# EXERCISE DETAILS
In the report on the Mihailovich forces below, do these statements agree with the text? For each, answer yes or no and quote the deciding words. (a) A general Nationalist mobilization had been ordered before the undersigned arrived at Mihailovich Headquarters. (b) Tito's forces attacked the German garrisons on the West Morava River before turning on the Mihailovich forces. (c) The attacks by Tito's forces drove General Mihailovich into Bosnia.

# SELECTED PASSAGE
4) When the undersigned reached Mihailovich Headquarters in August, I944, a general Nationalist mobilization had already been ordered. The undersigned was shown the plans and orders issued for an all out attack on Axis forces and, along with the other U. S. officers, personally witnessed the troop dispositions made for this offensive. The evidence was unmistakable that General Mihailovich has disposed his forces properly for a major effort against the German garrisons, depots, and lines of communication, but in doing this had been obliged to leave his rear and left flank exposed gto attack on the part of major Partisan concentrations which only recently had been attacking the Royalists.
In so far as the group of American officers were able to cover the front and make observations, during September the Royalists forces engaged German and Bulgarian forces to the extent of their capability in equipment. Axis movements were thoroughly disrupted and considerable quantities of munitions and prisoners were taken.
At this moment the Communist-led forces of Marshal Tito attacked the Mihailovich forces on a broad front. This attack was personally witnessed by the undersigned and his staff. In attacking the Mihailovich forces, the forces of Tito passed through the German line of garrisons on the West Morava River and ignored the Germans in favour of this attack against men already engaged against the Germans. Thereafter the principal effort of Tito's forces in Western Serbia was directed not against the Germans but toward the capture of General Mihailovich and the American Mission. These series of attacks forced General Mihailovich to retreat into Bosnia.

# DATA BELOW
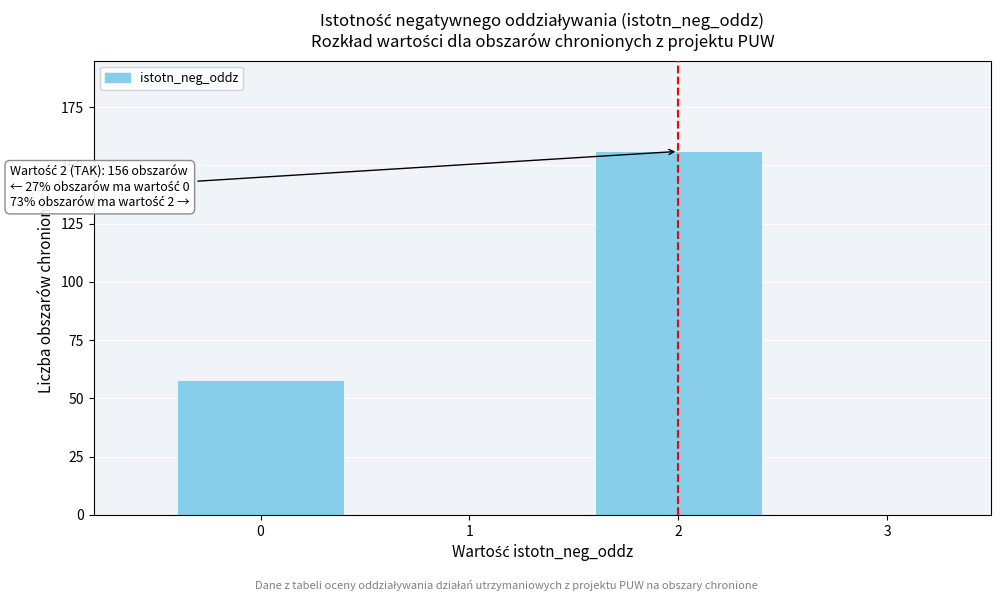

Reading left to right, transcribe all the data shown in this chart.

0=58	2=156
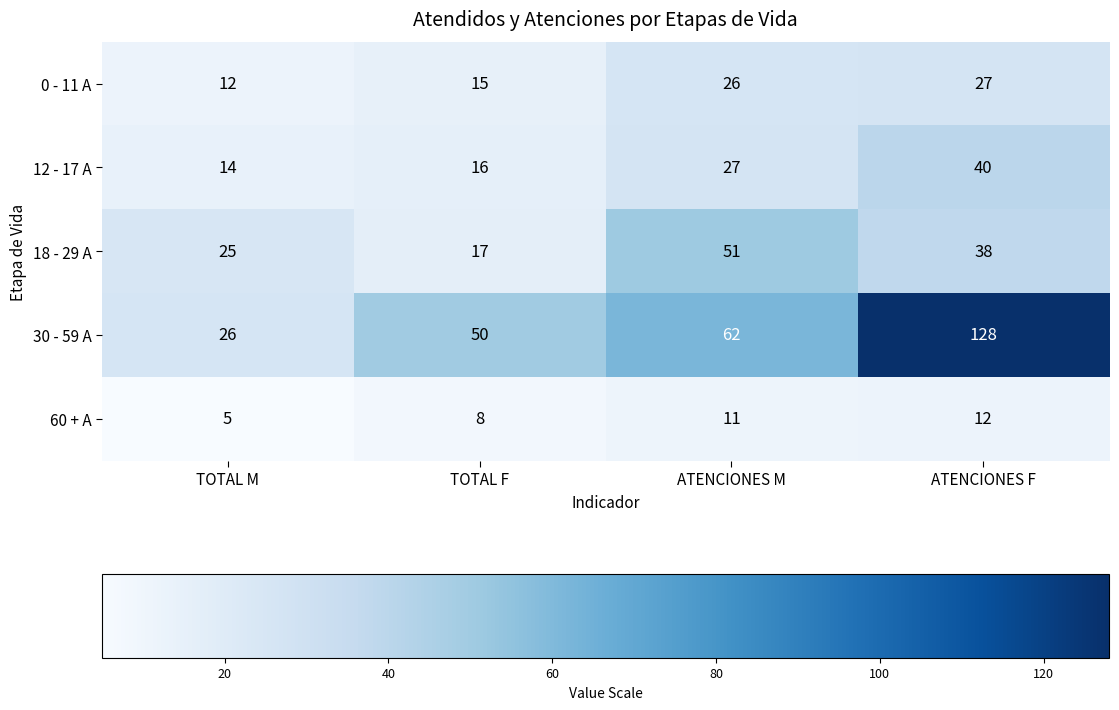

What is the minimum value shown in the chart?

5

# RESPONSE BOX
(a) Yes: "a general Nationalist mobilization had already been ordered"
(b) No: "passed through the German line of garrisons on the West Morava River and ignored the Germans"
(c) Yes: "These series of attacks forced General Mihailovich to retreat into Bosnia."